Andrew Dignan’s review published on Letterboxd:
When I was a little kid, growing up solidly middle class, I had a lot of toys. But my parents, mindful of the expanding clutter that comes from the accumulation of “stuff,” presented me with an ultimatum: if I went long enough without playing with my toys then I’d have to get rid of them before I could get any new ones. They didn’t care what I did with them: throw them out, sell them at a yard sale, give them away to Goodwill… it didn’t matter to them. However the message was clear. Inactivity meant they were gone.
Now, there was an even far more insidious (sinister, even) option for my “unwanted” toys and that was to give them to my younger sister to play with. This struck me as supremely unfair. Why should I have to watch her benefit from something that was mine to begin with? It didn’t matter that the object of my obsession had lost most of its luster and that it had been providing diminishing returns for years. There was no way in hell I was going to just let her have it.
So every so often my parents would cast a suspicious glance at this particular toy and tell me, in essence, use it or lose it. So use it I would. Which was really getting quite pathetic as, having had the toy for over a decade, I’d run out of ideas about what to do with it. I’d slap a fresh coat of paint on it, attach some new decals to it and then devise an absurd and needlessly complex backstory to deceive myself into thinking it wasn’t all sadly familiar. I’d desperately try and convince myself that it was vital and new. But the harsh reality was I was wasting an enormous amount of time polishing a turd when really my energy would have been better spent just abandoning the played-out bauble and finding something new and original to devote myself to (because let’s face it: no matter what it was, it couldn’t *possibly* be any worse).

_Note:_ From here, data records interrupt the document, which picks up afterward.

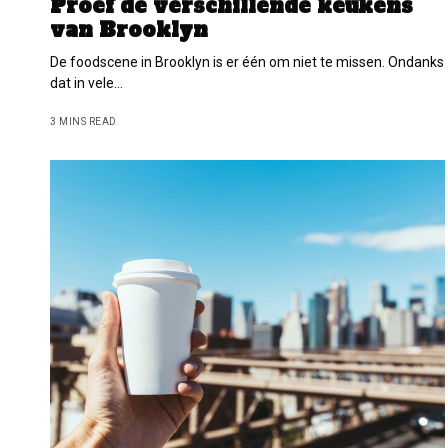
Proef de verschillende keukens
van Brooklyn
De foodscene in Brooklyn is er één om niet te missen. Ondanks
dat in vele…
3 MINS READ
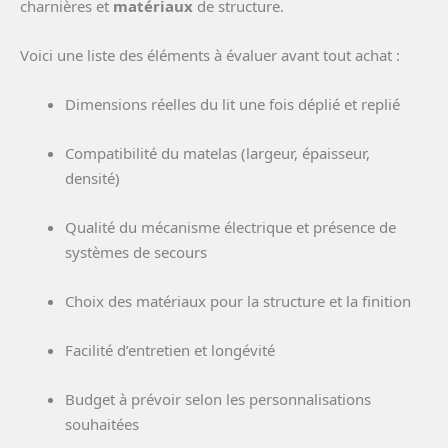
charnières et
matériaux
de structure.
Voici une liste des éléments à évaluer avant tout achat :
Dimensions réelles du lit une fois déplié et replié
Compatibilité du matelas (largeur, épaisseur,
densité)
Qualité du mécanisme électrique et présence de
systèmes de secours
Choix des matériaux pour la structure et la finition
Facilité d’entretien et longévité
Budget à prévoir selon les personnalisations
souhaitées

But the worst part about all of this was, while I was making a fool of myself, my sibling had accumulated some pretty cool toys of her own. And I couldn’t help but admire (marvel, even) at how she’d organically found a way to make all of her toys work together into something cohesive, breezy and fun (if not particularly substantive; we are talking, of course, about something meant for children) while I was being dour and living in the past. And really, if I were smart about it I would have just given her my toy as not only would it have fit in perfectly with her toys but we probably both could have benefited from it. But I refused and continued to sadly trot out this piece of shit (toy) approximately every two years. Because I was a child and that’s how fucking children behave.